Re: [RFC PATCH 2/7] sched/fair: Handle throttle path for task based throttle

From: Aaron Lu
Date: Wed Mar 19 2025 - 09:45:27 EST


Hi Josh,

On Sat, Mar 15, 2025 at 08:25:53PM -0700, Josh Don wrote:
> Hi Aaron,
>
> > static int tg_throttle_down(struct task_group *tg, void *data)
> > {
> > struct rq *rq = data;
> > struct cfs_rq *cfs_rq = tg->cfs_rq[cpu_of(rq)];
> > + struct task_struct *p;
> > + struct rb_node *node;
> > +
> > + cfs_rq->throttle_count++;
> > + if (cfs_rq->throttle_count > 1)
> > + return 0;
> >
> > /* group is entering throttled state, stop time */
> > - if (!cfs_rq->throttle_count) {
> > - cfs_rq->throttled_clock_pelt = rq_clock_pelt(rq);
> > - list_del_leaf_cfs_rq(cfs_rq);
> > + cfs_rq->throttled_clock_pelt = rq_clock_pelt(rq);
> > + list_del_leaf_cfs_rq(cfs_rq);
> >
> > - SCHED_WARN_ON(cfs_rq->throttled_clock_self);
> > - if (cfs_rq->nr_queued)
> > - cfs_rq->throttled_clock_self = rq_clock(rq);
> > + SCHED_WARN_ON(cfs_rq->throttled_clock_self);
> > + if (cfs_rq->nr_queued)
> > + cfs_rq->throttled_clock_self = rq_clock(rq);
> > +
> > + WARN_ON_ONCE(!list_empty(&cfs_rq->throttled_limbo_list));
> > + /*
> > + * rq_lock is held, current is (obviously) executing this in kernelspace.
> > + *
> > + * All other tasks enqueued on this rq have their saved PC at the
> > + * context switch, so they will go through the kernel before returning
> > + * to userspace. Thus, there are no tasks-in-userspace to handle, just
> > + * install the task_work on all of them.
> > + */
> > + node = rb_first(&cfs_rq->tasks_timeline.rb_root);
> > + while (node) {
> > + struct sched_entity *se = __node_2_se(node);
> > +
> > + if (!entity_is_task(se))
> > + goto next;
> > +
> > + p = task_of(se);
> > + task_throttle_setup_work(p);
> > +next:
> > + node = rb_next(node);
> > + }
>
> I'd like to strongly push back on this approach. This adds quite a lot
> of extra computation to an already expensive path
> (throttle/unthrottle). e.g. this function is part of the cgroup walk
> and so it is already O(cgroups) for the number of cgroups in the
> hierarchy being throttled. This gets even worse when you consider that
> we repeat this separately across all the cpus that the
> bandwidth-constrained group is running on. Keep in mind that
> throttle/unthrottle is done with rq lock held and IRQ disabled.

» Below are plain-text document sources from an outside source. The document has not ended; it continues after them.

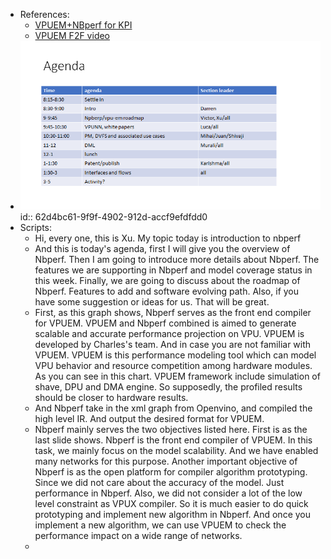 - References:
	- [VPUEM+NBperf for KPI](https://intel-my.sharepoint.com/personal/shivaji_roy_intel_com/_layouts/15/onedrive.aspx?id=%2Fpersonal%2Fshivaji%5Froy%5Fintel%5Fcom%2FDocuments%2FMicrosoft%20Teams%20Chat%20Files%2FKPI%20Methods%2Epdf&parent=%2Fpersonal%2Fshivaji%5Froy%5Fintel%5Fcom%2FDocuments%2FMicrosoft%20Teams%20Chat%20Files&ga=1)
	- [VPUEM F2F video](https://intel-my.sharepoint.com/personal/charles_qi_intel_com/_layouts/15/onedrive.aspx?id=%2Fpersonal%2Fcharles%5Fqi%5Fintel%5Fcom%2FDocuments%2FRecordings%2FVPU5%20Architecture%20%28Thurs%29%20%2D%20Please%20forward%20as%20needed%2D20220428%5F093825%2DMeeting%20Recording%2Emp4&parent=%2Fpersonal%2Fcharles%5Fqi%5Fintel%5Fcom%2FDocuments%2FRecordings&ga=1)
- ![image.png](../assets/image_1658109032486_0.png)
  id:: 62d4bc61-9f9f-4902-912d-accf9efdfdd0
- Scripts:
	- Hi, every one, this is Xu. My topic today is introduction to nbperf
	- And this is today's agenda, first I will give you the overview of Nbperf. Then I am going to introduce more details about Nbperf. The features we are supporting in Nbperf and model coverage status in this week. Finally, we are going to discuss about the roadmap of Nbperf. Features to add and software evolving path. Also, if you have some suggestion or ideas for us. That will be great.
	- First, as this graph shows, Nbperf serves as the front end compiler for VPUEM. VPUEM and Nbperf combined is aimed to generate scalable and accurate performance projection on VPU. VPUEM is developed by Charles's team.  And in case you are not familiar with VPUEM. VPUEM is this performance modeling tool which can model VPU behavior and resource competition among hardware modules. As you can see in this chart. VPUEM framework include simulation of shave, DPU and DMA engine. So supposedly, the profiled results should be closer to hardware results.
	- And Nbperf take in the xml graph from Openvino, and compiled the high level IR. And output the desired format for VPUEM.
	- Nbperf mainly serves the two objectives listed here. First is as the last slide shows. Nbperf is the front end compiler of VPUEM. In this task, we mainly focus on the model scalability. And we have enabled many networks for this purpose. Another important objective of Nbperf is as the open platform for compiler algorithm prototyping. Since we did not care about the accuracy of the model. Just performance in Nbperf. Also, we did not consider a lot of the low level constraint as VPUX compiler. So it is much easier to do quick prototyping and implement new algorithm in Nbperf. And once you implement a new algorithm, we can use VPUEM to check the performance impact on a wide range of networks.
	-
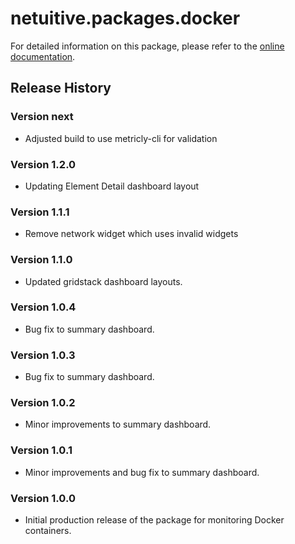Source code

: # netuitive.packages.docker

For detailed information on this package, please refer to the [online documentation](https://help.netuitive.com/Content/Integrations/docker.htm).

## Release History

### Version next

* Adjusted build to use metricly-cli for validation

### Version 1.2.0

* Updating Element Detail dashboard layout

### Version 1.1.1

* Remove network widget which uses invalid widgets

### Version 1.1.0

* Updated gridstack dashboard layouts.

### Version 1.0.4

* Bug fix to summary dashboard.

### Version 1.0.3

* Bug fix to summary dashboard.

### Version 1.0.2

* Minor improvements to summary dashboard.

### Version 1.0.1

* Minor improvements and bug fix to summary dashboard.

### Version 1.0.0

* Initial production release of the package for monitoring Docker containers.
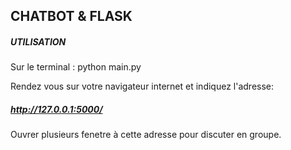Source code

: ## CHATBOT & FLASK

##### UTILISATION

Sur le terminal : python main.py

Rendez vous sur votre navigateur internet et indiquez l'adresse:

##### http://127.0.0.1:5000/

Ouvrer plusieurs fenetre à cette adresse pour discuter en groupe.

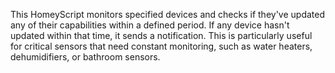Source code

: This HomeyScript monitors specified devices and checks if they've updated any of their capabilities within a defined period. If any device hasn't updated within that time, it sends a notification. This is particularly useful for critical sensors that need constant monitoring, such as water heaters, dehumidifiers, or bathroom sensors.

Agree that it's not good to do this O(nr_task) thing in
throttle/unthrottle path. As Chengming mentioned, throttle path can
avoid this but unthrottle path does not have an easy way to avoid this.

> In K Prateek's last RFC, there was discussion of using context
> tracking; did you consider that approach any further? We could keep

I haven't tried that approach yet.

> track of the number of threads within a cgroup hierarchy currently in
> kernel mode (similar to h_nr_runnable), and thus simplify down the
> throttling code here.

My initial feeling is the implementation looks pretty complex. If it can
be simplified somehow, that would be great.

Best regards,
Aaron